[Records from a collection]
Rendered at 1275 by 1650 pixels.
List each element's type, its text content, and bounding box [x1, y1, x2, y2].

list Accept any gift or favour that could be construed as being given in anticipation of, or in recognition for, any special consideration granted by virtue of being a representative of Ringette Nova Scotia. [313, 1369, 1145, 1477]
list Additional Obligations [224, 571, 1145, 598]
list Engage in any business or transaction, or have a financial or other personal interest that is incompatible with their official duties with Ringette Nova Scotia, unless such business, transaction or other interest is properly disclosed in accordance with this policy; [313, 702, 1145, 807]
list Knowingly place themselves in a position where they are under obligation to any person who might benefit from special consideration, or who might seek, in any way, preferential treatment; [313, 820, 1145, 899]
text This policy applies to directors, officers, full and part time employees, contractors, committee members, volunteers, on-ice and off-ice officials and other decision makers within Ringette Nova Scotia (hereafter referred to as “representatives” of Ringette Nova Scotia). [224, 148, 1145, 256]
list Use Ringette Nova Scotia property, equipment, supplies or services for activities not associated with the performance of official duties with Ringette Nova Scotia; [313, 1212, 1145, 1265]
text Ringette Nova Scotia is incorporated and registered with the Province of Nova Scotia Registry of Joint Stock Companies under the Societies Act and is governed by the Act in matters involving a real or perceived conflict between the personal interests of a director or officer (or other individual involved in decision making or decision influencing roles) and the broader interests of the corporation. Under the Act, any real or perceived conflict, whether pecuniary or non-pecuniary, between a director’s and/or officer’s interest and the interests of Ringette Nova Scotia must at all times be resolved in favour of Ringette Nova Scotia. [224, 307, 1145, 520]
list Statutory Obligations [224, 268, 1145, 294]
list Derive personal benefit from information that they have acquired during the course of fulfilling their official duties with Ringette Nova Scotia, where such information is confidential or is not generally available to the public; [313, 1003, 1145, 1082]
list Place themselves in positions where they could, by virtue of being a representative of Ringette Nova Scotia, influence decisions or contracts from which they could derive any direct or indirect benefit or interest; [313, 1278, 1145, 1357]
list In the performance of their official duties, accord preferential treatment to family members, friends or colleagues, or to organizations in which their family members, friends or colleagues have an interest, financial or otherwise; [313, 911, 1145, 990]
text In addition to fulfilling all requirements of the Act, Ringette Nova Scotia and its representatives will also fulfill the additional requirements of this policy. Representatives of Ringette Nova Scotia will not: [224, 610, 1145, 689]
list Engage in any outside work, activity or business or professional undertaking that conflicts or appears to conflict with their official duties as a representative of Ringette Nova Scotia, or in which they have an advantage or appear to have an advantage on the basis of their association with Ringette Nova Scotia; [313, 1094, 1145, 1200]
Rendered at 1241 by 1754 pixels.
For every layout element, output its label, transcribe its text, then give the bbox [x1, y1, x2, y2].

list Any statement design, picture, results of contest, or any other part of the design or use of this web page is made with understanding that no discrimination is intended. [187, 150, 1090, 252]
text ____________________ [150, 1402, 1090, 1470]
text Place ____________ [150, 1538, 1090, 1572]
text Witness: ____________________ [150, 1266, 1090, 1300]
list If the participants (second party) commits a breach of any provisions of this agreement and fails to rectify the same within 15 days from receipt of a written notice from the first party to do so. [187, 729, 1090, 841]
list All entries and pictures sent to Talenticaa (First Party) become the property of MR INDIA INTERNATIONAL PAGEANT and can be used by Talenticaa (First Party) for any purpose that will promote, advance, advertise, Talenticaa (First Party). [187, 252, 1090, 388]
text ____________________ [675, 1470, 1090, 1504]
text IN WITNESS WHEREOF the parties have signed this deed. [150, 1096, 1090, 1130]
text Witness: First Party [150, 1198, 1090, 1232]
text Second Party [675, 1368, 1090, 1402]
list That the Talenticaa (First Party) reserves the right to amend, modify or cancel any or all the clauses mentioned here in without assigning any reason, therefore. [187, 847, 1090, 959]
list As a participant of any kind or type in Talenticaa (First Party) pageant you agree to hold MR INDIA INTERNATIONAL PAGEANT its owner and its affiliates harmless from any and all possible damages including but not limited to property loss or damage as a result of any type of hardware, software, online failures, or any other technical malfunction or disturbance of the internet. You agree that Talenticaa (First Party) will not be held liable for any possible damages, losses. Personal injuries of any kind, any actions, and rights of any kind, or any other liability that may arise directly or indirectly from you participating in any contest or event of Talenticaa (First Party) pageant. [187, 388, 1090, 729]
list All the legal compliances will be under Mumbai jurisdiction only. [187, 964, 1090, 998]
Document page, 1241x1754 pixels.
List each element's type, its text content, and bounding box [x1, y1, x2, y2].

### [Problem]
Your task is to retype all the records above with nothing left out.

### [Task solution]
Rendered at 1275 by 1650 pixels.
List each element's type, its text content, and bounding box [x1, y1, x2, y2].

list Accept any gift or favour that could be construed as being given in anticipation of, or in recognition for, any special consideration granted by virtue of being a representative of Ringette Nova Scotia. [313, 1369, 1145, 1477]
list Additional Obligations [224, 571, 1145, 598]
list Engage in any business or transaction, or have a financial or other personal interest that is incompatible with their official duties with Ringette Nova Scotia, unless such business, transaction or other interest is properly disclosed in accordance with this policy; [313, 702, 1145, 807]
list Knowingly place themselves in a position where they are under obligation to any person who might benefit from special consideration, or who might seek, in any way, preferential treatment; [313, 820, 1145, 899]
text This policy applies to directors, officers, full and part time employees, contractors, committee members, volunteers, on-ice and off-ice officials and other decision makers within Ringette Nova Scotia (hereafter referred to as “representatives” of Ringette Nova Scotia). [224, 148, 1145, 256]
list Use Ringette Nova Scotia property, equipment, supplies or services for activities not associated with the performance of official duties with Ringette Nova Scotia; [313, 1212, 1145, 1265]
text Ringette Nova Scotia is incorporated and registered with the Province of Nova Scotia Registry of Joint Stock Companies under the Societies Act and is governed by the Act in matters involving a real or perceived conflict between the personal interests of a director or officer (or other individual involved in decision making or decision influencing roles) and the broader interests of the corporation. Under the Act, any real or perceived conflict, whether pecuniary or non-pecuniary, between a director’s and/or officer’s interest and the interests of Ringette Nova Scotia must at all times be resolved in favour of Ringette Nova Scotia. [224, 307, 1145, 520]
list Statutory Obligations [224, 268, 1145, 294]
list Derive personal benefit from information that they have acquired during the course of fulfilling their official duties with Ringette Nova Scotia, where such information is confidential or is not generally available to the public; [313, 1003, 1145, 1082]
list Place themselves in positions where they could, by virtue of being a representative of Ringette Nova Scotia, influence decisions or contracts from which they could derive any direct or indirect benefit or interest; [313, 1278, 1145, 1357]
list In the performance of their official duties, accord preferential treatment to family members, friends or colleagues, or to organizations in which their family members, friends or colleagues have an interest, financial or otherwise; [313, 911, 1145, 990]
text In addition to fulfilling all requirements of the Act, Ringette Nova Scotia and its representatives will also fulfill the additional requirements of this policy. Representatives of Ringette Nova Scotia will not: [224, 610, 1145, 689]
list Engage in any outside work, activity or business or professional undertaking that conflicts or appears to conflict with their official duties as a representative of Ringette Nova Scotia, or in which they have an advantage or appear to have an advantage on the basis of their association with Ringette Nova Scotia; [313, 1094, 1145, 1200]
Rendered at 1241 by 1754 pixels.
For every layout element, output its label, transcribe its text, then give the bbox [x1, y1, x2, y2].

list Any statement design, picture, results of contest, or any other part of the design or use of this web page is made with understanding that no discrimination is intended. [187, 150, 1090, 252]
text ____________________ [150, 1402, 1090, 1470]
text Place ____________ [150, 1538, 1090, 1572]
text Witness: ____________________ [150, 1266, 1090, 1300]
list If the participants (second party) commits a breach of any provisions of this agreement and fails to rectify the same within 15 days from receipt of a written notice from the first party to do so. [187, 729, 1090, 841]
list All entries and pictures sent to Talenticaa (First Party) become the property of MR INDIA INTERNATIONAL PAGEANT and can be used by Talenticaa (First Party) for any purpose that will promote, advance, advertise, Talenticaa (First Party). [187, 252, 1090, 388]
text ____________________ [675, 1470, 1090, 1504]
text IN WITNESS WHEREOF the parties have signed this deed. [150, 1096, 1090, 1130]
text Witness: First Party [150, 1198, 1090, 1232]
text Second Party [675, 1368, 1090, 1402]
list That the Talenticaa (First Party) reserves the right to amend, modify or cancel any or all the clauses mentioned here in without assigning any reason, therefore. [187, 847, 1090, 959]
list As a participant of any kind or type in Talenticaa (First Party) pageant you agree to hold MR INDIA INTERNATIONAL PAGEANT its owner and its affiliates harmless from any and all possible damages including but not limited to property loss or damage as a result of any type of hardware, software, online failures, or any other technical malfunction or disturbance of the internet. You agree that Talenticaa (First Party) will not be held liable for any possible damages, losses. Personal injuries of any kind, any actions, and rights of any kind, or any other liability that may arise directly or indirectly from you participating in any contest or event of Talenticaa (First Party) pageant. [187, 388, 1090, 729]
list All the legal compliances will be under Mumbai jurisdiction only. [187, 964, 1090, 998]
Document page, 1241x1754 pixels.
List each element's type, its text content, and bounding box [x1, y1, x2, y2].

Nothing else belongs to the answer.